Eine Expansion, die die Position von ROCKWOOL auf dem deutschen Markt für Dämmstoffe festigt: Der dänische Hersteller hat offiziell eine neue Produktionslinie in seinem Werk in Flechtingen, Sachsen-Anhalt, in Betrieb genommen. Diese Anlage ist Teil der regionalen Expansionsstrategie des Konzerns und zeigt die anhaltende Nachfrage nach Mineralwolle im deutschen Bauwesen, insbesondere angesichts der verstärkten Anforderungen an die Energieeffizienz, die durch das GEG vorgegeben werden.
Der Standort Flechtingen, der bereits seit mehreren Jahren in Betrieb ist, profitiert nun von einer erheblichen Steigerung seiner Produktionskapazität. Diese neue Linie ermöglicht es ROCKWOOL, sein Produktionsvolumen von Dämmpaneelen aus Steinwolle zu erhöhen, die hauptsächlich für Dach-, Fassaden- und Bodendämmung bestimmt sind. Die gefertigten Produkte erfüllen die Normen DIN EN 13162 und decken ein breites Spektrum von Wärmeleistungen ab, mit Lambda-Werten (λ) zwischen 0,035 und 0,040 W/(m·K), angepasst an die Anforderungen der energetischen Sanierung sowie an Neubauten, die dem Standard Passivhaus entsprechen.
Die Investition in diese neue Produktionslinie, deren Betrag nicht offiziell mitgeteilt wurde, geht mit positiven Auswirkungen auf die lokale Wirtschaft einher. Der Standort schafft direkte und indirekte Arbeitsplätze in einer traditionellen Industrieregion von Sachsen-Anhalt und festigt gleichzeitig die territoriale Verankerung von ROCKWOOL in Deutschland. Für Planer und Planungsbüros garantiert diese erhöhte Kapazität eine verstärkte Verfügbarkeit von Produkten und eine mögliche Verkürzung der Lieferzeiten, die in Zeiten hoher Nachfrage entscheidend sind.

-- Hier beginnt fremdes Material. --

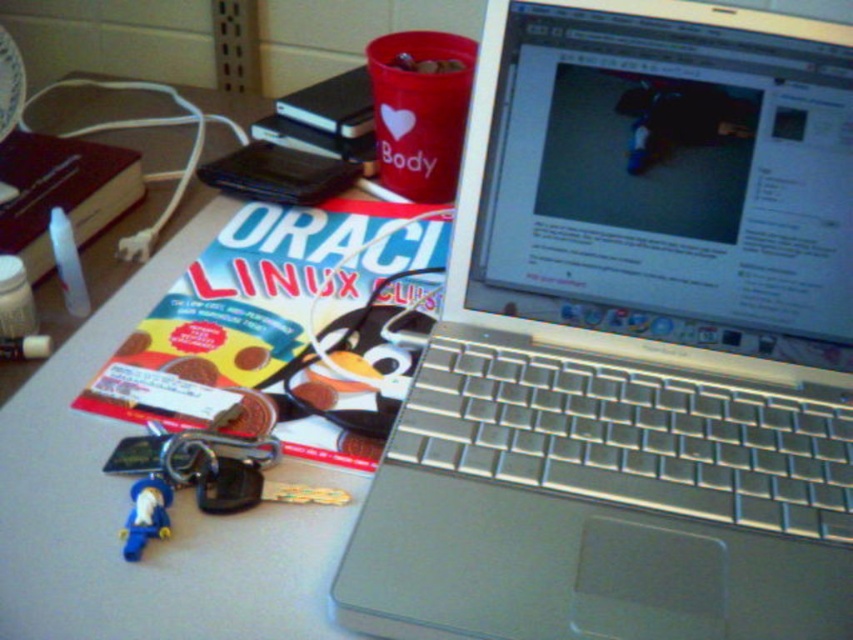
Question: Is silver metallic laptop at center thinner than blue plastic toy at lower left?

Choices:
 (A) no
 (B) yes

Answer: (A)

Question: Does silver metallic laptop at center appear on the left side of blue plastic toy at lower left?

Choices:
 (A) yes
 (B) no

Answer: (B)

Question: Which point is closer to the camera taking this photo?

Choices:
 (A) (703, 396)
 (B) (140, 490)

Answer: (B)

Question: Which of the following is the closest to the observer?

Choices:
 (A) blue plastic toy at lower left
 (B) silver metallic laptop at center

Answer: (B)

Question: Considering the relative positions of silver metallic laptop at center and blue plastic toy at lower left in the image provided, where is silver metallic laptop at center located with respect to blue plastic toy at lower left?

Auf der Umweltebene hebt ROCKWOOL die Zusammensetzung seiner Paneele hervor, die aus Basaltgestein hergestellt werden, einem nicht brennbaren Material, das nach der Norm EN 13501-1 mit A1 klassifiziert ist, und dessen Recyclingquote über 97 % liegt. Der Konzern verpflichtet sich auch zur schrittweisen Verringerung des CO2-Fußabdrucks seiner Produktion, obwohl die spezifischen EPD-Daten für diese neue Linie noch nicht veröffentlicht wurden.
Diese Expansion findet in einem Kontext verstärkten Wettbewerbs auf dem deutschen Markt für Mineraldämmstoffe statt, wo ISOVER und andere Akteure ihre Kapazitäten ebenfalls ausbauen. Die Inbetriebnahme dieser Linie ist Teil einer breiteren Dynamik, die bereits bei früheren Investitionen in Flechtingen beobachtet wurde, und bestätigt die Strategie von ROCKWOOL, seinen Marktanteil angesichts des Aufstiegs alternativer Lösungen wie biogener Dämmstoffe zu behaupten.